__EJERCICIOS POR RESOLVER__
- a) Responde estas preguntas según el texto sobre el terremoto de Turquía y Siria:
(i) ¿Qué cifra de muertos ha superado el saldo del terremoto?
(ii) Además de escribir estas líneas de solidaridad, ¿qué más dice quien escribe que puede hacer?
(iii) ¿Qué hicieron las enfermeras de la sala de incubadoras cuando empezó el terremoto?
- b) Escribe un párrafo que siga al texto sobre el terremoto de Turquía y Siria, a partir de su última oración.

__FRAGMENTO DEL DOCUMENTO__
Traigo esta reflexión pensando en el terremoto que sufrieron Turquía y Siria hace pocos días, y que ha dejado un saldo que ha superado los 45.000 muertos, una cifra dolorosa que se engrosa con cada día que pasa, con cada pila de escombros que se levanta, familias enteras que perdieron la vida, o familias que nunca más volverán a estar completas porque perdieron a uno de los suyos, o porque uno los perdió a todos bajo las ruinas.

Una y otra vez se me ha arrugado el corazón viendo las imágenes dolorosas de la tragedia. Dolor por Turquía y por Siria. Impotencia por no poder hacer mucho más que donar a campañas de ayuda humanitaria en internet y escribir estas líneas de solidaridad.

Las redes sociales acercaron el dolor, pero también los milagros de esta tragedia: veo los videos de los rescates agónicos, de los bebés y los niños que salen con vida de las ruinas luego de días bajo ellas entre aplausos y gritos de júbilo de sus rescatistas; de las enfermeras de la sala de incubadoras que, en lugar de salir del hospital cuando empezó el terremoto, corrieron con una valentía heroica a salvar a los bebés y a no dejarlos solos; de los equipos de rescate que viajaron desde todos los lugares del mundo y que junto a sus perros buscan milagros entre los escombros en jornadas inacabables; veo a los caballos, los gatos, los perros y demás animales que sobrevivieron semanas sepultados y abrazan la vida cuando son sacados de la penumbra por los rescatistas.

__DATOS PROPORCIONADOS__
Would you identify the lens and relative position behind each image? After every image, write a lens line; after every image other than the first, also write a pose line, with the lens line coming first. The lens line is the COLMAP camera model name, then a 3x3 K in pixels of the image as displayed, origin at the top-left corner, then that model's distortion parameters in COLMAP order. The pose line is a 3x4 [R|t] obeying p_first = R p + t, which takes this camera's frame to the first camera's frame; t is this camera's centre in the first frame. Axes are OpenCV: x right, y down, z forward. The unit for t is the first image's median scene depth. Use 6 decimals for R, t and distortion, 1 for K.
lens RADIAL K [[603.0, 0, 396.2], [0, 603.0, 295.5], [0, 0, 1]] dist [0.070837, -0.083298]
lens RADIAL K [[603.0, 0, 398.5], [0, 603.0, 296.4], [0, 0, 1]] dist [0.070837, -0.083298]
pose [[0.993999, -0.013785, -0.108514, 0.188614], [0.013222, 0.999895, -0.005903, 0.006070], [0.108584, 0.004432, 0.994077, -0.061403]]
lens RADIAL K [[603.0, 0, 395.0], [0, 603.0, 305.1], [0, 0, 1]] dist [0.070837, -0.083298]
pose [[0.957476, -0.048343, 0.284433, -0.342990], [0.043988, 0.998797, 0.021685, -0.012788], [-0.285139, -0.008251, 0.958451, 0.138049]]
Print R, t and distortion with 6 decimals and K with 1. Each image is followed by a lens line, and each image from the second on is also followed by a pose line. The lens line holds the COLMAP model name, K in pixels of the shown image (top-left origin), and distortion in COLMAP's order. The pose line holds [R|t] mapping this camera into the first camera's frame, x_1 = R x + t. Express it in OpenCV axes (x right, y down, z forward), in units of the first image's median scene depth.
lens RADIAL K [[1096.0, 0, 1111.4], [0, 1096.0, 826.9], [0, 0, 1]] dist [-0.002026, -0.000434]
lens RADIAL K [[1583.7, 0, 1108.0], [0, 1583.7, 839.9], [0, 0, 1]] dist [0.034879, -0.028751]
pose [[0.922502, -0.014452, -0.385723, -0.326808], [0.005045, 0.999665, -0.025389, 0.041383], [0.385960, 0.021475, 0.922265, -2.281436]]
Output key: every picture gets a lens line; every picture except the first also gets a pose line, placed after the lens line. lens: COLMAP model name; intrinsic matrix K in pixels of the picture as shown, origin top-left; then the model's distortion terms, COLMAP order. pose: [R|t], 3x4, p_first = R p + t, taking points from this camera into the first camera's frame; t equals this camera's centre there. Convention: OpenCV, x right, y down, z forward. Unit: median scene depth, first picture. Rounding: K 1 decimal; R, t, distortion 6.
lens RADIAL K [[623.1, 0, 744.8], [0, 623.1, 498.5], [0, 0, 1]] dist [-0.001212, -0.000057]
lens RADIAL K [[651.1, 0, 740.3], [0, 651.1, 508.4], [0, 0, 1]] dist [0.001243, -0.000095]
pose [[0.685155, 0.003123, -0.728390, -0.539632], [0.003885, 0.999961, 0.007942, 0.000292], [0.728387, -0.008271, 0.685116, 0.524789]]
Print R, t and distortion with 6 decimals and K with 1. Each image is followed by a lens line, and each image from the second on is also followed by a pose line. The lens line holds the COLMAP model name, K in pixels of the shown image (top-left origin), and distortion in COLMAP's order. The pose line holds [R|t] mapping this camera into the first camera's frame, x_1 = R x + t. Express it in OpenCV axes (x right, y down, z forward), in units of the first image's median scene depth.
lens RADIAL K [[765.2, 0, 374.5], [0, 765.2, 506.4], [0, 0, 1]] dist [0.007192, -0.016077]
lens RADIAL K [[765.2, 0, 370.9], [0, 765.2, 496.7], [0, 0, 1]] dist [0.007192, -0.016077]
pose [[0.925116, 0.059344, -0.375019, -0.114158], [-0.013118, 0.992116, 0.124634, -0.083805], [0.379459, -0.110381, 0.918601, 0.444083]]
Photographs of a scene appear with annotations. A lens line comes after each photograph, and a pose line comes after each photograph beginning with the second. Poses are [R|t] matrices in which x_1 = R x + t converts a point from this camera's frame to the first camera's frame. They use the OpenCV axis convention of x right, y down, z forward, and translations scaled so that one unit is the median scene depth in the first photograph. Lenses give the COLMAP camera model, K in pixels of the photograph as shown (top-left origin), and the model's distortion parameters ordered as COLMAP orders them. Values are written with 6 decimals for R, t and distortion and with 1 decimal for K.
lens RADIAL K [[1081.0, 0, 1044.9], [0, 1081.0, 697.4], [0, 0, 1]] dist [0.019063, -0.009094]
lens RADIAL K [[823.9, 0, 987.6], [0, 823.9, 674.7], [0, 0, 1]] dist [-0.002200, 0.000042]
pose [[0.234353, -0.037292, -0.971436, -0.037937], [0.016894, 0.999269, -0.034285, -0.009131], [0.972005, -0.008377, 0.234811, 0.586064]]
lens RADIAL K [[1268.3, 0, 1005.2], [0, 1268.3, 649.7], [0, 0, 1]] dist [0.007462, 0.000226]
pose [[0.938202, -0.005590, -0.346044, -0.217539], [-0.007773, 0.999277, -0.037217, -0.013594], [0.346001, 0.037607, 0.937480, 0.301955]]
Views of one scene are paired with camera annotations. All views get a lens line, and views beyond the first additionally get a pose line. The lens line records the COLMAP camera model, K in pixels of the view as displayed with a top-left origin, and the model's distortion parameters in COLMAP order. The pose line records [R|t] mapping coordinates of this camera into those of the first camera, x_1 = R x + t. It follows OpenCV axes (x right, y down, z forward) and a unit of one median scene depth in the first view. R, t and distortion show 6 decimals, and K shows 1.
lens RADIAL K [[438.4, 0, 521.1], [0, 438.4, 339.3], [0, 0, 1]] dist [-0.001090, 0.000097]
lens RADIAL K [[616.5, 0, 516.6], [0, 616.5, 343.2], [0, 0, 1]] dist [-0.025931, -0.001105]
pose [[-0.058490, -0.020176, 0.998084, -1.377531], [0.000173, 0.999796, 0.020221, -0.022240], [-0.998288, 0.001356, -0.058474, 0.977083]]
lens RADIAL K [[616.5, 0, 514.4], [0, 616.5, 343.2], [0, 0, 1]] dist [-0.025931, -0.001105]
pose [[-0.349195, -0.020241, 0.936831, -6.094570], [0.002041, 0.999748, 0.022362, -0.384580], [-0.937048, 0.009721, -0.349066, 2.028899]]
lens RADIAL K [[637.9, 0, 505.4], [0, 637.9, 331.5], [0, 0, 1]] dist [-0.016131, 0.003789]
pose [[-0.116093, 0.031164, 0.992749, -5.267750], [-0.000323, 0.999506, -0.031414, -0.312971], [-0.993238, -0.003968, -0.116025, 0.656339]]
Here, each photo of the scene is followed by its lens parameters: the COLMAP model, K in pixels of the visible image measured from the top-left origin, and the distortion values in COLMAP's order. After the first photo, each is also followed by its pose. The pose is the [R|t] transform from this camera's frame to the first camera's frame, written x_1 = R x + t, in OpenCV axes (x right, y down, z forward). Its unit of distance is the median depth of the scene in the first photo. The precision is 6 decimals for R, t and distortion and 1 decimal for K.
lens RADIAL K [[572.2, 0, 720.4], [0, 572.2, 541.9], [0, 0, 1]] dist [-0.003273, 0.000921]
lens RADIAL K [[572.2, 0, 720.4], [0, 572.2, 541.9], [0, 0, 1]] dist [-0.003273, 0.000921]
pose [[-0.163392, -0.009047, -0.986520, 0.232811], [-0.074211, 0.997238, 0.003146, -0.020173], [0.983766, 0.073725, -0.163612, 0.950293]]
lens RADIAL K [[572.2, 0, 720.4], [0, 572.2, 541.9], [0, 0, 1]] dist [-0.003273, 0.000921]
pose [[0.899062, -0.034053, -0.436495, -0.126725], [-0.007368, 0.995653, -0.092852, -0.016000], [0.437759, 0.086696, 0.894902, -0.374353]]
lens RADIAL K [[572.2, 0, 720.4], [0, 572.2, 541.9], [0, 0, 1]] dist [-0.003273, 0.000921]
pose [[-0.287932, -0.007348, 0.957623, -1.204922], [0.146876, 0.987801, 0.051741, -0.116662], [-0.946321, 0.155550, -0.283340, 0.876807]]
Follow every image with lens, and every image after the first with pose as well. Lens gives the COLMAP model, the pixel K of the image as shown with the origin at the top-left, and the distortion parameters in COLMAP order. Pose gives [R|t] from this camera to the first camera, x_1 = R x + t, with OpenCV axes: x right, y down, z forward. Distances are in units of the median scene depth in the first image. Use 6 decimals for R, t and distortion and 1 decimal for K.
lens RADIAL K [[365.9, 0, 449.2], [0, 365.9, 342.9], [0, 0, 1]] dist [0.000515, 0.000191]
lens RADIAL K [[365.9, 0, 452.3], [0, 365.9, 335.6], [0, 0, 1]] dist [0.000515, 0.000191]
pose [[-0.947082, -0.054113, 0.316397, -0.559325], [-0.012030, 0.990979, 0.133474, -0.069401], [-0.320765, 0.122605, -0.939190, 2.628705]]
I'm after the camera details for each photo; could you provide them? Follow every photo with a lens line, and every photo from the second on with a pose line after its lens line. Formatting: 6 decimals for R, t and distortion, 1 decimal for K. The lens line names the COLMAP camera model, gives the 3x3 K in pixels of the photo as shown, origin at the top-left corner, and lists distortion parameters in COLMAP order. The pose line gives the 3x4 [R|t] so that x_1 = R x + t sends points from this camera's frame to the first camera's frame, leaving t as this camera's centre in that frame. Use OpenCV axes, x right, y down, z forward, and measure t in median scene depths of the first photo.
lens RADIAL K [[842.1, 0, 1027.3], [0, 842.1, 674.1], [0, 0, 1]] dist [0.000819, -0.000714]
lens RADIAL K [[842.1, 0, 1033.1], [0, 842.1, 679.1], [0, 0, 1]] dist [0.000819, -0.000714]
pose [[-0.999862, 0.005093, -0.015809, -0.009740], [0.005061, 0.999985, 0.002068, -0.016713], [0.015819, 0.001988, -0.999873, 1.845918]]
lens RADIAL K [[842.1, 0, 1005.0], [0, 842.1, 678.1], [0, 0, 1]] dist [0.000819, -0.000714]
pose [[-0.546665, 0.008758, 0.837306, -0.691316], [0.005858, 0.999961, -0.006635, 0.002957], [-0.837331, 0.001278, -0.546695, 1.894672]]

__RESPUESTAS__
- a)
(i) Los 45.000 muertos.
(ii) Donar a campañas de ayuda humanitaria en internet.
(iii) En lugar de salir del hospital, corrieron a salvar a los bebés y a no dejarlos solos.

- b)
En medio de tanto dolor, la vida se aparece a chispazos como luz entre la penumbra: Silbidos, llantos y gritos que llaman a los rescatistas, y que lejos de significar calamidad, significan esperanza.

La vida hoy se aferra a los gritos en Turquía y Siria. Que no se apaguen las voces, que las frías cifras se detengan, y que la vida, en medio de las ruinas, derrote a la muerte. Mi solidaridad, mi dolor y mi corazón con las víctimas de esta tragedia.